When the company unveiled its technology last year, it was one of several companies working on the production of meat derived from animal cells -- a method of meat production that theoretically has a far smaller carbon emissions footprint and is better for the environment than traditional animal farming.
At the time, it was one of several companies -- including Memphis Meats, Future Meat Technologies, Aleph Farms, HigherSteaks and many, many pursuing technologies -- to bring cultured beef to market. Now, as pork prices rise globally, Meatable becomes one of the first companies to publicly shift gears and turn its attention to the other white meat.
That's not the only way the company is setting itself apart from its peers in the market. Meatable is also an early claimant to a commercially viable, patented process for manufacturing meat cells without the need to kill an animal as a prerequisite for cell differentiation and growth.
Other companies have relied on fetal bovine serum or Chinese hamster ovaries to stimulate cell division and production, but Meatable says it has developed a process where it can sample tissue from an animal, revert that tissue to a pluripotent stem cell, then culture that cell sample into muscle and fat to produce the pork products that palates around the world crave.
"We know which DNA sequence is responsible for moving an early-stage cell to a muscle cell," says Meatable chief executive Krijn De Nood.
To pursue its new path, the company has raised $7 million from a slew of angel and institutional investors and a $3 million grant from the European Commission . Angel investors include Taavet Hinrikus, the chief executive and co-founder of TransferWise, and Albert Wenger, a managing partner at the New York-based venture firm Union Square Ventures.

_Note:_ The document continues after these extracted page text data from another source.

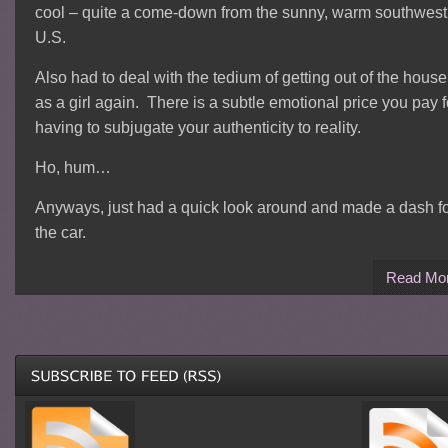
cool – quite a come-down from the sunny, warm southwest
U.S.
Also had to deal with the tedium of getting out of the house
as a girl again. There is a subtle emotional price you pay f
having to subjugate your authenticity to reality.
Ho, hum…
Anyways, just had a quick look around and made a dash f
the car.
Read Mo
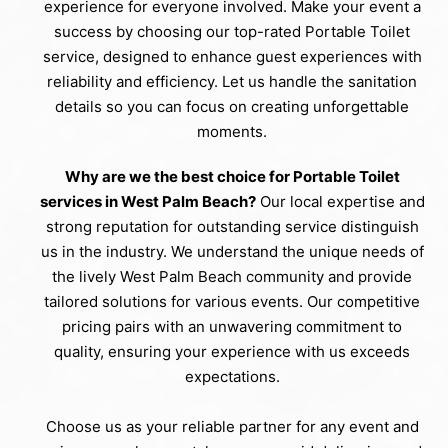
experience for everyone involved. Make your event a
success by choosing our top-rated Portable Toilet
service, designed to enhance guest experiences with
reliability and efficiency. Let us handle the sanitation
details so you can focus on creating unforgettable
moments.
Why are we the best choice for Portable Toilet
services in West Palm Beach?
Our local expertise and
strong reputation for outstanding service distinguish
us in the industry. We understand the unique needs of
the lively West Palm Beach community and provide
tailored solutions for various events. Our competitive
pricing pairs with an unwavering commitment to
quality, ensuring your experience with us exceeds
expectations.
Choose us as your reliable partner for any event and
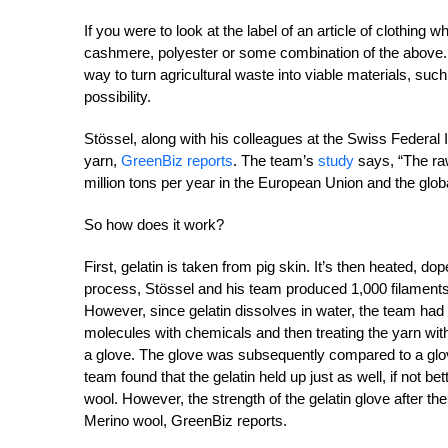
If you were to look at the label of an article of clothing 
cashmere, polyester or some combination of the above. Bi
way to turn agricultural waste into viable materials, su
possibility.
Stössel, along with his colleagues at the Swiss Federal 
yarn,
GreenBiz reports
. The team’s
study
says, “The ra
million tons per year in the European Union and the glob
So how does it work?
First, gelatin is taken from pig skin. It’s then heated, do
process, Stössel and his team produced 1,000 filaments
However, since gelatin dissolves in water, the team had
molecules with chemicals and then treating the yarn with 
a glove. The glove was subsequently compared to a glove
team found that the gelatin held up just as well, if not be
wool. However, the strength of the gelatin glove after th
Merino wool, GreenBiz reports.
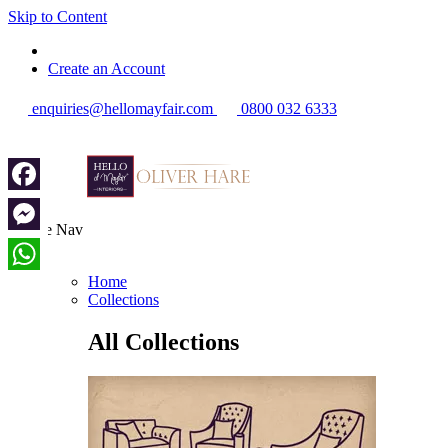
Skip to Content
Create an Account
enquiries@hellomayfair.com
0800 032 6333
Facebook
Toggle Nav
Messenger
Menu
Home
WhatsApp
Collections
All Collections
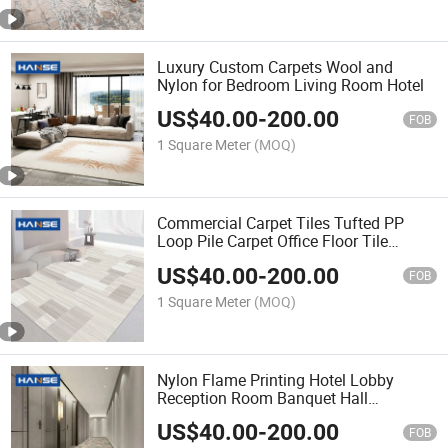
Luxury Custom Carpets Wool and
Nylon for Bedroom Living Room Hotel
US$
40.00
-
200.00
FOB
1 Square Meter
(MOQ)
Commercial Carpet Tiles Tufted PP
Loop Pile Carpet Office Floor Tile
Carpet
US$
40.00
-
200.00
FOB
1 Square Meter
(MOQ)
Nylon Flame Printing Hotel Lobby
Reception Room Banquet Hall
Restaurant Floor Carpet
US$
40.00
-
200.00
FOB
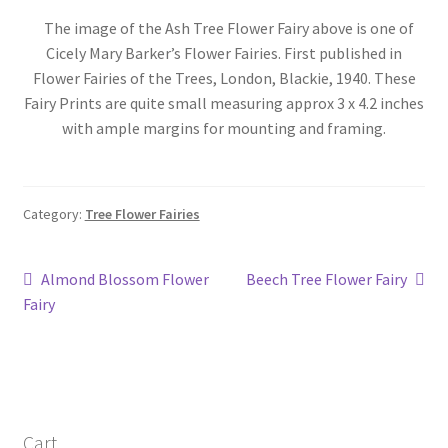
Blog
The image of the Ash Tree Flower Fairy above is one of
Cicely Mary Barker’s Flower Fairies. First published in
Flower Fairies of the Trees, London, Blackie, 1940. These
Fairy Prints are quite small measuring approx 3 x 4.2 inches
with ample margins for mounting and framing.
Category:
Tree Flower Fairies
Post
Previous
Next
Almond Blossom Flower
Beech Tree Flower Fairy
post:
post:
Fairy
navigation
Cart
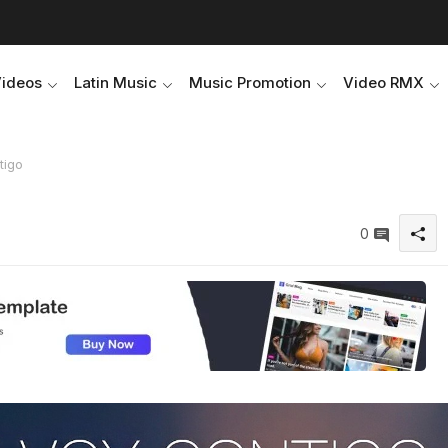
Videos
Latin Music
Music Promotion
Video RMX
tigo
0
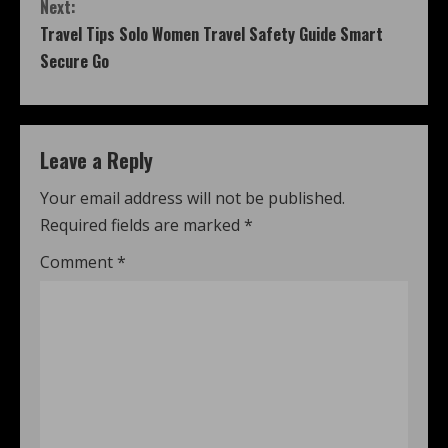
Next:
Travel Tips Solo Women Travel Safety Guide Smart
Secure Go
Leave a Reply
Your email address will not be published.
Required fields are marked
*
Comment
*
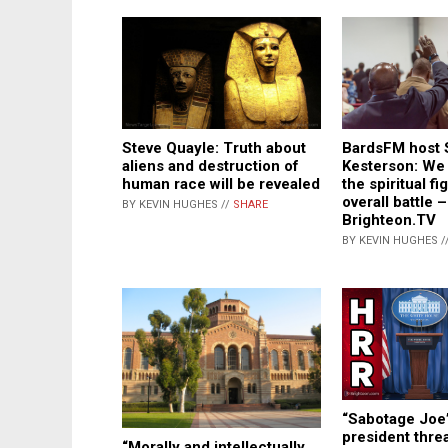
BardsFM host 
Steve Quayle: Truth about
Kesterson: We 
aliens and destruction of
the spiritual fi
human race will be revealed
overall battle –
BY KEVIN HUGHES //
SHARE
Brighteon.TV
BY KEVIN HUGHES /
“Sabotage Joe
president thre
“Morally and intellectually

Meatable's De Nood says that the new cash will be used to accelerate the development of its prototype. The small-scale bioreactor the company had initially targeted for development in 2021 will now be ready by 2020 and the company is hoping to have an industry-scale plant online manufacturing thousands of kilograms of meat by 2025, according to De Nood.
Industrial farming is responsible for between 14% and 18% of the greenhouse gas emissions linked to global climate change and Meatable argues that cultured (lab-grown) meat has the potential to use 96% less water and 99% less land than industrial farming. Powering facilities using renewable energy could further reduce emissions associated with meat production, according to Meatable.